Step 3. Reflect TVM build option. Sometimes when downstream application fails, it could likely be some mistakes with a wrong TVM commit, or wrong build flags. To find it out, the following commands will be helpful:

>>> python -c "import tvm; print('\n'.join(f'{k}: {v}' for k, v in tvm.support.libinfo().items()))"
... # Omitted less relevant options
GIT_COMMIT_HASH: 4f6289590252a1cf45a4dc37bce55a25043b8338
HIDE_PRIVATE_SYMBOLS: ON
USE_LLVM: llvm-config --link-static
LLVM_VERSION: 15.0.7
USE_VULKAN: OFF
USE_CUDA: OFF
CUDA_VERSION: NOT-FOUND
USE_OPENCL: OFF
USE_METAL: ON
USE_ROCM: OFF

Note

GIT_COMMIT_HASH indicates the exact commit of the TVM build, and it can be found on GitHub via https://github.com/mlc-ai/relax/commit/$GIT_COMMIT_HASH.

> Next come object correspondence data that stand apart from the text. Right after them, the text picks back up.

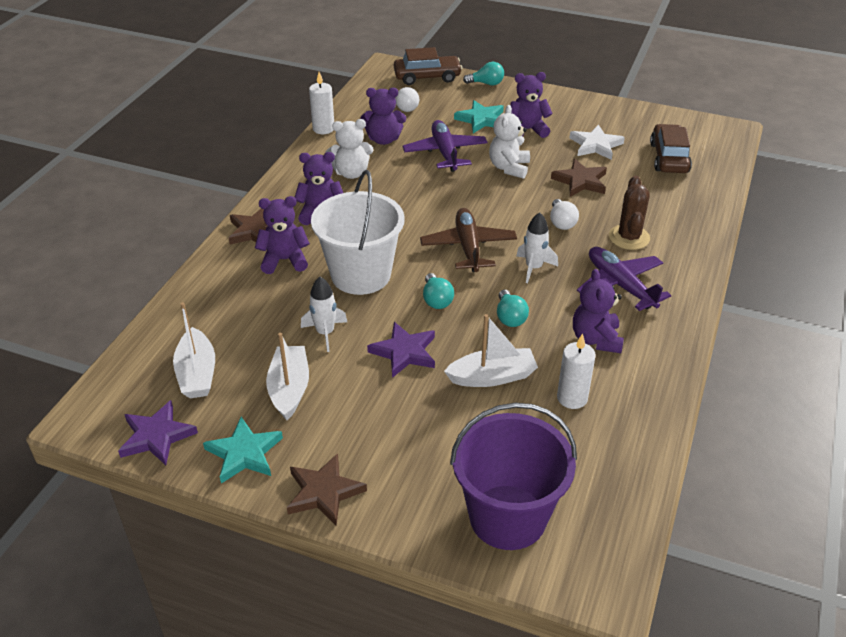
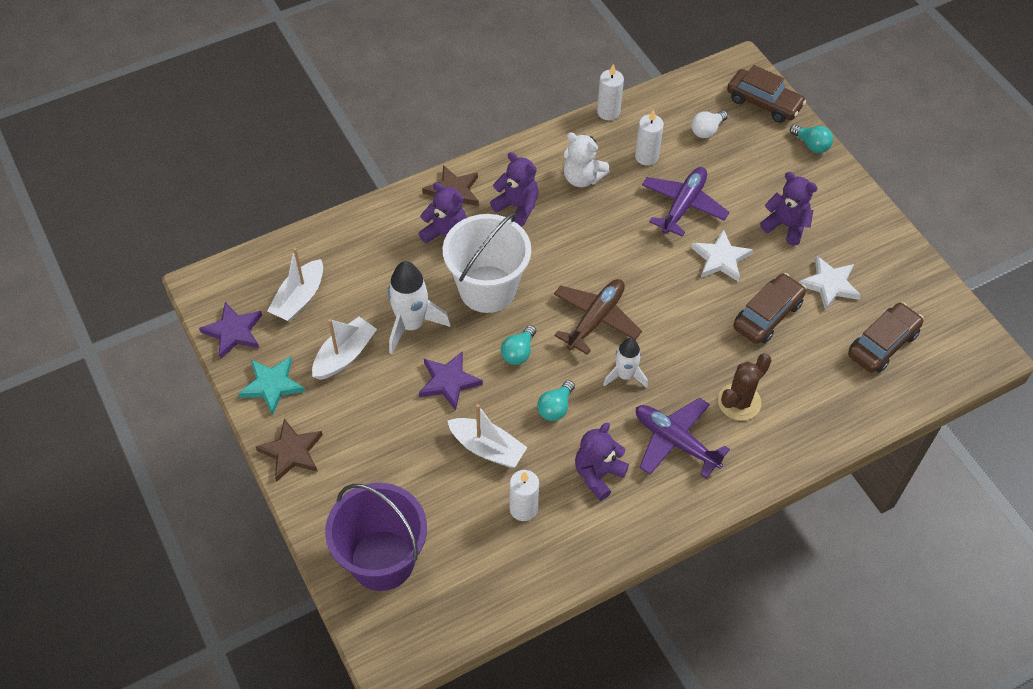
camera: 40 degrees right, 15 degrees up
(325, 333) = (411, 325): white rocket -> white rocket, size x1.59
(383, 139) = (646, 156): purple teddy bear -> white candle
(481, 119) = (757, 187): turquoise star -> none
(509, 168) = (720, 259): white teddy bear -> white star
(561, 222) = (699, 347): white light bulb -> none
(580, 181) = (767, 315): brown star -> brown car
(620, 285) = (675, 441): purple plane -> purple plane turned 60 degrees counterclockwise

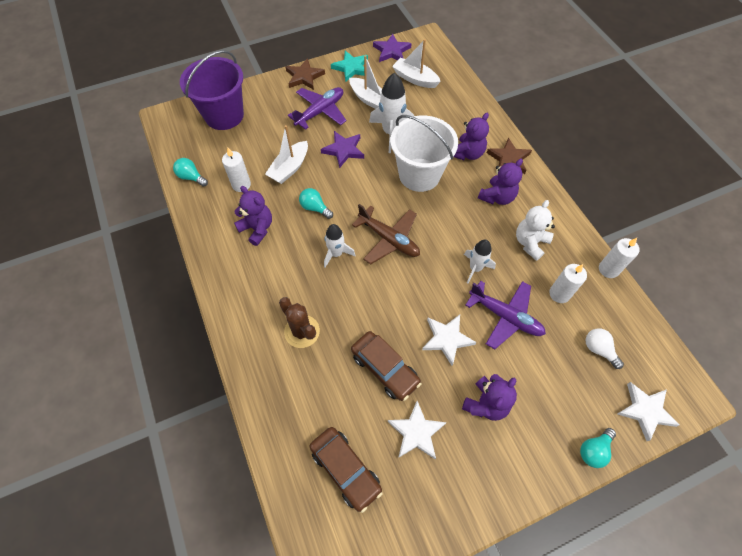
camera: 95 degrees right, 5 degrees up
(518, 352) = (363, 189): turquoise light bulb -> turquoise light bulb (191, 177)
(625, 231) = (475, 268): none -> white rocket
(675, 441) = (274, 280): purple plane -> purple plane (320, 112)
(764, 103) = (645, 411): brown car -> white star

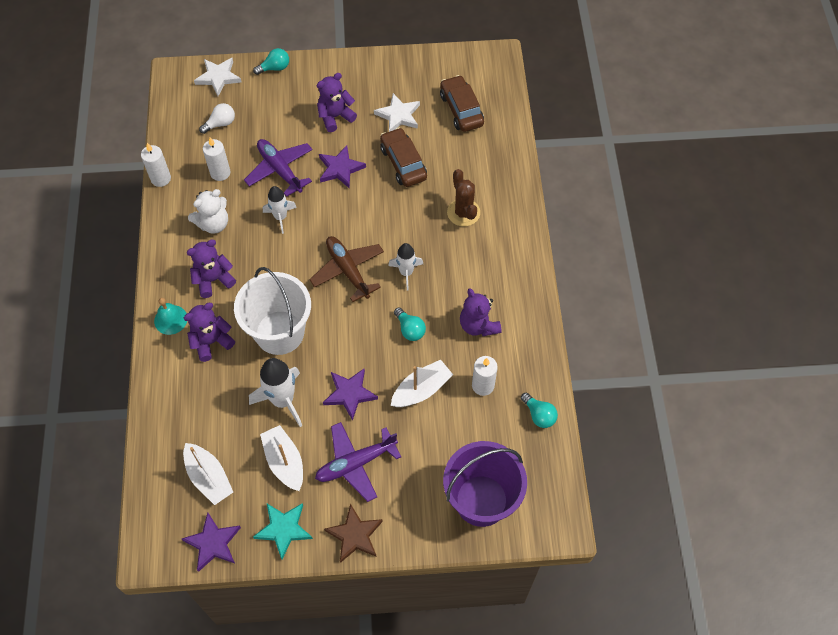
camera: 160 degrees left, 0 degrees up
(446, 339) = (340, 169): white star -> purple star
(509, 159) = (170, 319): brown star -> turquoise bell
(599, 349) = (220, 124): white light bulb -> white light bulb turned 105 degrees counterclockwise

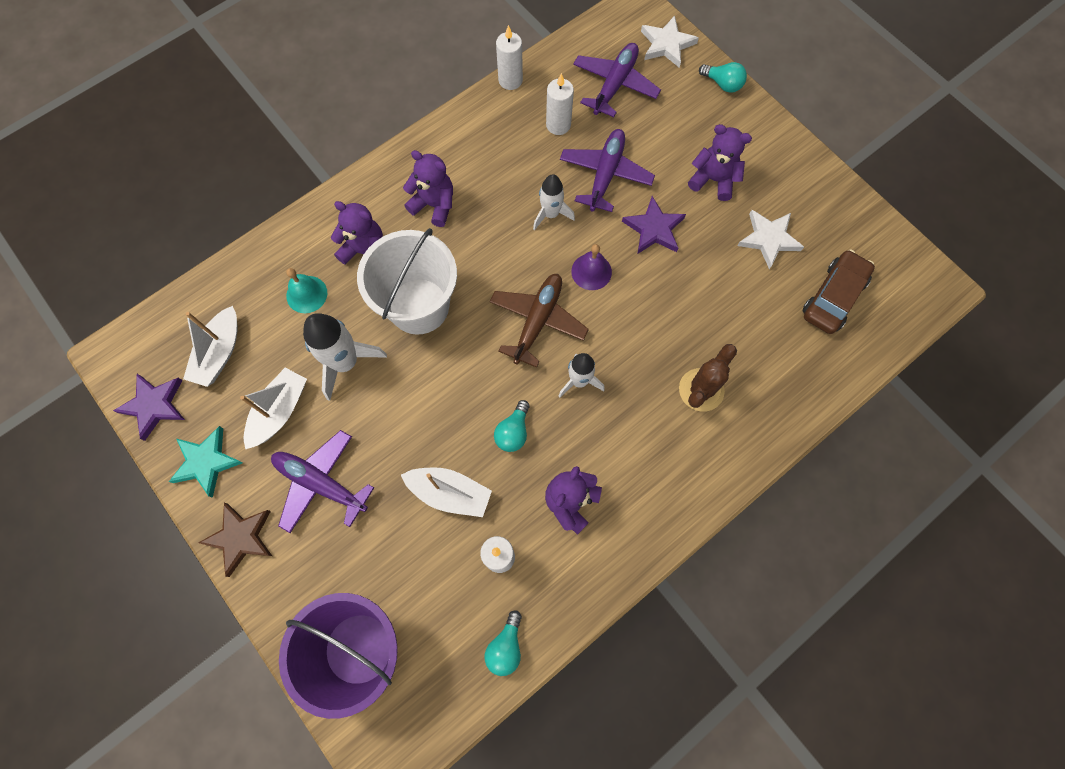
camera: 55 degrees right, 10 degrees up
(170, 319) = (364, 199): turquoise bell -> turquoise bell (306, 294)
(213, 224) = (496, 160): white teddy bear -> none
(220, 124) = (614, 85): white light bulb -> purple plane
(339, 220) = (591, 271): none -> purple bell
(349, 394) = (396, 422): purple star -> none
(403, 163) = (712, 285): brown car -> none

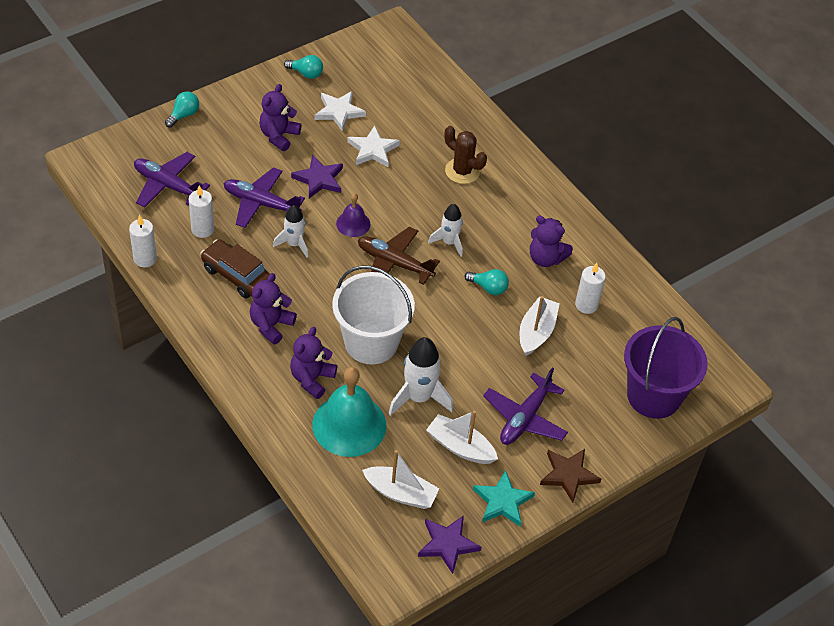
camera: 90 degrees left, 20 degrees down
(306, 294) = (349, 425): turquoise bell -> turquoise bell, size x1.96
(505, 646) = (650, 307): turquoise light bulb -> turquoise light bulb (306, 73)
(666, 44) = (132, 145): white star -> white star (373, 150)
(833, 297) = (394, 85): brown car -> brown car (237, 275)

Step 4. Check device detection. Sometimes it could be helpful to understand if TVM could detect your device at all with the following commands:

>>> python -c "import tvm; print(tvm.metal().exist)"
True # or False
>>> python -c "import tvm; print(tvm.cuda().exist)"
False # or True
>>> python -c "import tvm; print(tvm.vulkan().exist)"
False # or True

Please note that the commands above verify the presence of an actual device on the local machine for the TVM runtime (not the compiler) to execute properly. However, TVM compiler can perform compilation tasks without requiring a physical device. As long as the necessary toolchain, such as NVCC, is available, TVM supports cross-compilation even in the absence of an actual device.